Originally Posted by Tupelo3

I'm sorry Zanpar, but I respectfully believe your statements are way overboard. There is absolutely NO new research that "strongly suggest that PD can be treated" by controlling the methylation cycle.

With regard to your first linked study, that's very old information, not new. That study was conducted, on mice, in 2001. Just because some whole foods supporter with a web site comments about it today doesn't make it any more recent than 13 years. The second study linked was just a meta analysis of older research on the MTHFR C677 polymorphism and the increase in risk of getting PD. Again, this relationship between the MTHFR polymorphism and susceptibility to PD has been know for years. However, the relationship in no way means that (1) this is an actual cause of PD; or (2) that changing levels of folate and/or ultimately homocysteine, will either stop or slow the progression of neural cell death. In fact, to quote directly from the study you have referenced:

Recent findings suggest that homocysteine levels are increased in PD patients (Allain et al. 1995; Kuhn et al. 1998; Yasui et al. 2000), but it is not known whether this alteration precedes disease onset. In addition, the clinical data are mainly from studies of patients treated with levodopa, a drug that may itself affect homocysteine levels (Miller et al. 1997; Muller et al. 2001). It therefore remains unclear whether folate deficiency and/or elevated homocysteine levels play a critical role in the pathogenesis of PD.

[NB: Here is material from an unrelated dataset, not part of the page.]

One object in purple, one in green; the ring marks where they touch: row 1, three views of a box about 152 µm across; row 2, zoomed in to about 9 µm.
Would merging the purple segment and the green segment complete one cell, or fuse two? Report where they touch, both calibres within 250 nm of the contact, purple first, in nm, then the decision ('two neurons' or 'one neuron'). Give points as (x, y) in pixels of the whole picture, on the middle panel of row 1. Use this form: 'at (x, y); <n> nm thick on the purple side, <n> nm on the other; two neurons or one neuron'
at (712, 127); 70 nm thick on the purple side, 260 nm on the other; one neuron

What I personally find most interesting about this research is that it has shown that the adverse effects of homocysteine on dopaminergic cells is ameliorated by administration of the antioxidant uric acid. This may be the reason why there has been some recent studies that have shown possible progression slowing with the use of Inosine (which raises blood levels of uric acid). In that regard, the NIH is going to begin, later this year, a large multi-centered clinical study researching inosine on it's potential as a progression slowing drug. I'm not sure if they have posted the study yet, but I am sure that they haven't yet begun to recruit patients. This may be a better way to test your hypothesis re: MTHFR rather than taking B-12 shots, and certainly better than just increasing dietary folate.

Thanks,

Gary

Originally Posted by zanpar321

Hi Gary,

From what I can discover from researching the methylation cycle, it seems apparent that this cycle clearly involves the creation of glutithione and dopamine, which are certainly factors in PD, so if broken would affect PD symptoms to some extent. I'm not saying it's the fix all solution. Throwing excess L-dopa at the symptoms may not be the best solution. The research may not have caught up to this yet, but I'm suggesting that there is something to be learned from the methylation cycle which pertains to PD treatment.

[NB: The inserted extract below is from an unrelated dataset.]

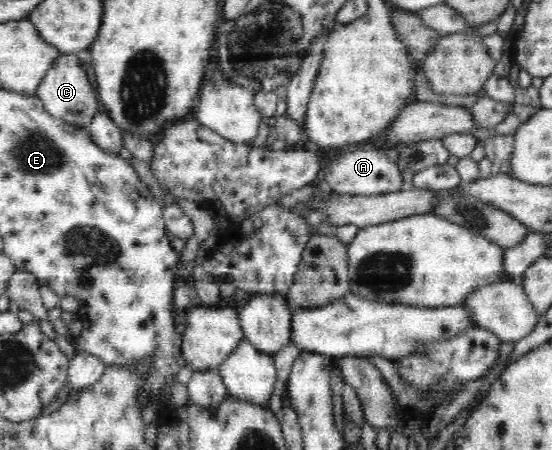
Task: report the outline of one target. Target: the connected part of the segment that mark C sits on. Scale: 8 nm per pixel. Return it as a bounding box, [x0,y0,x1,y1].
[36,54,102,128]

Originally Posted by Tupelo3

I agree that there is interest in the methylation cycle and its relationship with PD, and, ultimately you may be correct that it will lead to new treatments. However, that is much different than stating that new research strongly suggests that PD can be treated by fixing this. The research on the relationship between PD risk and problems with methylation is decades old. What would interest me, and probably many other members, would be if you can provide current research which gives evidence that controlling the cycle can be interventional (slow progression) or provide symptomatic relief. I certainly hope this can be found and, again, it's one of the reasons I'm interested in the inosine research. I was just unaware of any methylation research that supports your statements and would like to read it if available.